- [DOCUMENT PASSAGE]
○ ○ ○
Studio album by Umberto Alongi
- Released: 24 November 2017
- Studio: Auditoria Records
- Genre: Pop
- Label: Auditoria Records

Umberto Alongi chronology
| 3 minuti (2016) | Illimitatamente (2017) |  |

Singles from Illimitatamente
- "Ragazzi Italiani" Released: 12 June 2017;

= Illimitatamente =

Illimitatamente is the third studio album by singer-songwriter Umberto Alongi, released for digital distribution by Auditoria Records on 24 November 2017.
○ ○ ○
- [DATA]
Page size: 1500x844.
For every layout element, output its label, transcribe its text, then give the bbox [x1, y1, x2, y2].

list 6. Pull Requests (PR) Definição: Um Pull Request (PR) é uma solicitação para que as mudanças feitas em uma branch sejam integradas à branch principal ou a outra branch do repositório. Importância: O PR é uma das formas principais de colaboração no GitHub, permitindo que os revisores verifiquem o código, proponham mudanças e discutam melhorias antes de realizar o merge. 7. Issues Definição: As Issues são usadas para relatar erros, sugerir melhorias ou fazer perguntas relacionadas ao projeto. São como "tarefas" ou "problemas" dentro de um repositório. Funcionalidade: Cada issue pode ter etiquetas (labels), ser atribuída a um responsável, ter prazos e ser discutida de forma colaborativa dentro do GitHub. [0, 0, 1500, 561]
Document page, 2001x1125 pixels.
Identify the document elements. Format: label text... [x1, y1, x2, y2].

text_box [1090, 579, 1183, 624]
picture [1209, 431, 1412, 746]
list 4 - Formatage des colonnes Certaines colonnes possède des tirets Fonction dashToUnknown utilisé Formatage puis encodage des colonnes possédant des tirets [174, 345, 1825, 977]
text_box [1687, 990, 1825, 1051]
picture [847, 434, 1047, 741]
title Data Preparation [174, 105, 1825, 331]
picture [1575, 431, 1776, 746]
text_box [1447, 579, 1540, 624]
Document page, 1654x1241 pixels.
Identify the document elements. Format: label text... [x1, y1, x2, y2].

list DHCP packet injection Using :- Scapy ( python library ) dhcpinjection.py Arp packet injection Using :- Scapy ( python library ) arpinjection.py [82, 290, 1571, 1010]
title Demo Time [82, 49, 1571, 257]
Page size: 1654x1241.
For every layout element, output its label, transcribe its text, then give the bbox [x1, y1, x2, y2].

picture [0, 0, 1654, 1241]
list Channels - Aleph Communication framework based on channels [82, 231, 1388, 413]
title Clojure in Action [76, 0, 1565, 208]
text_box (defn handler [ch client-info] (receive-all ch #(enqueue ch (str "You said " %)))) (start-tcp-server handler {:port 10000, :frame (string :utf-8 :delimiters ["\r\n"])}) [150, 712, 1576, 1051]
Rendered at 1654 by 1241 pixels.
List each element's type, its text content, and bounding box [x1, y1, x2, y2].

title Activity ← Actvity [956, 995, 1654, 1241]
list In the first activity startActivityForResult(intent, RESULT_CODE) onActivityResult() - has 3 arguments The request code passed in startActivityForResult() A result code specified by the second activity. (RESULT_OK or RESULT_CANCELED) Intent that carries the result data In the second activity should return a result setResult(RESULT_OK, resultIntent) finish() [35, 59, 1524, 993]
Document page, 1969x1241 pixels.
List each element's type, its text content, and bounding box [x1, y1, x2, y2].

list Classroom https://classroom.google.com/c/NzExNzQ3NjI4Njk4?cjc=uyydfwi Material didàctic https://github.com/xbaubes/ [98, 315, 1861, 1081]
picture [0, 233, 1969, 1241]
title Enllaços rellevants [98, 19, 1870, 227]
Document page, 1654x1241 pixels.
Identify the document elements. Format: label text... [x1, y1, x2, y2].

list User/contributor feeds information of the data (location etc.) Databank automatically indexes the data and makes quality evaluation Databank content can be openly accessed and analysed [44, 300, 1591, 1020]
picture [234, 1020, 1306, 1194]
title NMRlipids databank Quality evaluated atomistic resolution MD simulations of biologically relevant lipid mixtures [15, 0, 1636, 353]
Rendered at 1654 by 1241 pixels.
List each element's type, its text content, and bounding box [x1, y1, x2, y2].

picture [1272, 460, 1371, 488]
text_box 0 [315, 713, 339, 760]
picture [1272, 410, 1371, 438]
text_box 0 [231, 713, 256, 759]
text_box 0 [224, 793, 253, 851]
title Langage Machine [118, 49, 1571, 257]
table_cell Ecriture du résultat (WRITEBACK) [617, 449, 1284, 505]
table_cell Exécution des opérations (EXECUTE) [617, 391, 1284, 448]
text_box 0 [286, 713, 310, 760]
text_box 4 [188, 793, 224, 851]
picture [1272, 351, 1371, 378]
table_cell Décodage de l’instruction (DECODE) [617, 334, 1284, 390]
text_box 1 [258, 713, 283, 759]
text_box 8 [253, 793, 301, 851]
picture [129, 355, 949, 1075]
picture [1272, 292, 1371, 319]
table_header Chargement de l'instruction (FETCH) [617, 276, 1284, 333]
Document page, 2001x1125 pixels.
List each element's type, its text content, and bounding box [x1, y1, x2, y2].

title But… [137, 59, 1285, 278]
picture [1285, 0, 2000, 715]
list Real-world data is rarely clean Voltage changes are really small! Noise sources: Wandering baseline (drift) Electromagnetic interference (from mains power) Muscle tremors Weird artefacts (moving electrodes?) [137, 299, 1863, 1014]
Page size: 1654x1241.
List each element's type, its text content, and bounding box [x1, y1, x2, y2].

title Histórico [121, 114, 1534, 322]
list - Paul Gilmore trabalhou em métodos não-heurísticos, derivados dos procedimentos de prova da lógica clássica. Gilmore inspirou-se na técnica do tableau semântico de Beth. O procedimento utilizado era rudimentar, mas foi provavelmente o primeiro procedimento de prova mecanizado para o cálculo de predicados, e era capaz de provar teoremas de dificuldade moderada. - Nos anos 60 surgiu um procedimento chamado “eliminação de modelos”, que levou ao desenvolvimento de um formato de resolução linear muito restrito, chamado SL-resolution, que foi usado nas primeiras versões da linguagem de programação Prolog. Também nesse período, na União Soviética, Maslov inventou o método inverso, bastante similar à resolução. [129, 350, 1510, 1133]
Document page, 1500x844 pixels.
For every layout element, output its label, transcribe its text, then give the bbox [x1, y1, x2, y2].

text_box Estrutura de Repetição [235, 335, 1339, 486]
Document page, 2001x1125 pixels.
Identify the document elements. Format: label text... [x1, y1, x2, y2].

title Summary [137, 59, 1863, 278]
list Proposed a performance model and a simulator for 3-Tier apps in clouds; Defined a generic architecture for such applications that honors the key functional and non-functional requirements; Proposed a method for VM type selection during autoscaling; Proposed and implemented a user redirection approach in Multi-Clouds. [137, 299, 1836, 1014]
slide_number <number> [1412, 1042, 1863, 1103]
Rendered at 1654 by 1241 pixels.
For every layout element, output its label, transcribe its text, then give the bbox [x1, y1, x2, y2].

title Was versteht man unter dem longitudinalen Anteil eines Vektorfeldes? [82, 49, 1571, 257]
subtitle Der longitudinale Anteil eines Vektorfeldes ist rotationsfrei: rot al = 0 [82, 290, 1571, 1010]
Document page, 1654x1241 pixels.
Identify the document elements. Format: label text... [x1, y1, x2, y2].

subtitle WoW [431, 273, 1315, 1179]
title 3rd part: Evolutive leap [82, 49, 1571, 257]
○ ○ ○
- [JOBS]
1. In the entries, edit the stretch from the line containing "Document page, 1969x1241 pixels." through the line containing "title Enllaços rellevants [98, 19, 1870, 227]" so that "bounding box" becomes "enclosing rectangle", leaving everything else unchanged. Give only those lines.
2. Carry on the article about the album Illimitatamente from where it stops.

- [PER-TASK OUTPUTS]
1.
Document page, 1969x1241 pixels.
List each element's type, its text content, and enclosing rectangle [x1, y1, x2, y2].

list Classroom https://classroom.google.com/c/NzExNzQ3NjI4Njk4?cjc=uyydfwi Material didàctic https://github.com/xbaubes/ [98, 315, 1861, 1081]
picture [0, 233, 1969, 1241]
title Enllaços rellevants [98, 19, 1870, 227]

2.
==Recording==
Illimitatamente was recorded in Fino Mornasco, Italy. It features many collaborations: Massimo Scoca (bass player) (Stewart Copeland, Dee Dee Bridgewater, Bryan Adams, John Martyn, Level 42, Bob Geldof, Tito Gomez (European Tour), John Davis, Linda Wesley, Paul Jeffrey, Tullio De Piscopo, Gatto Panceri, Enzo Iannacci, Enrico Ruggeri, Lucio Dalla and many more); Giordano Colombo (drums player) (Franco Battiato, Antony and the Johnson, Gianna Nannini, Giorgia, Alessandra Amoroso, Valerio Scanu etc.); Antonio "Aki" Chindamo (Caterina Valente, Rockets, Marco Ferradini, Riccardo Fogli, Paola Turci, Andrea Braido); Andrea Gentile (guitar player) (Raphael Gualazzi, Giovanni Caccamo, Deborah Iurato, Ermal Meta, Benji e Fede, Marco Carta, Simone Tomassini, Paolo Meneguzzi, Niccolò Agliardi);

This album was written with Andrea Zuppini (Fabio Concato, Eros Ramazzotti, Rossana Casale, Fiorella Mannoia, Paola e Chiara, Alex Baroni, Gigi D’Alessio, Patty Pravo), and Matteo Di Franco (Mina (for "Non si alza il vento") Celentano, Andrea Bocelli, Patty Pravo).

==Track listing==
1. "Illimitatamente"
2. "Non si alza il vento"
3. "Fino in fondo"
4. "Ragazzi Italiani"
5. "Non si alza il vento (Acoustic Version)"
6. "Il tuo viaggio"
7. "Stai con me"
8. "Oh anima (feat. Valentino Alfano)"
9. "Il tuo viaggio (Acoustic Version)"
10. "Tempo ne avrò"
11. "Stai con me (Acoustic Version)"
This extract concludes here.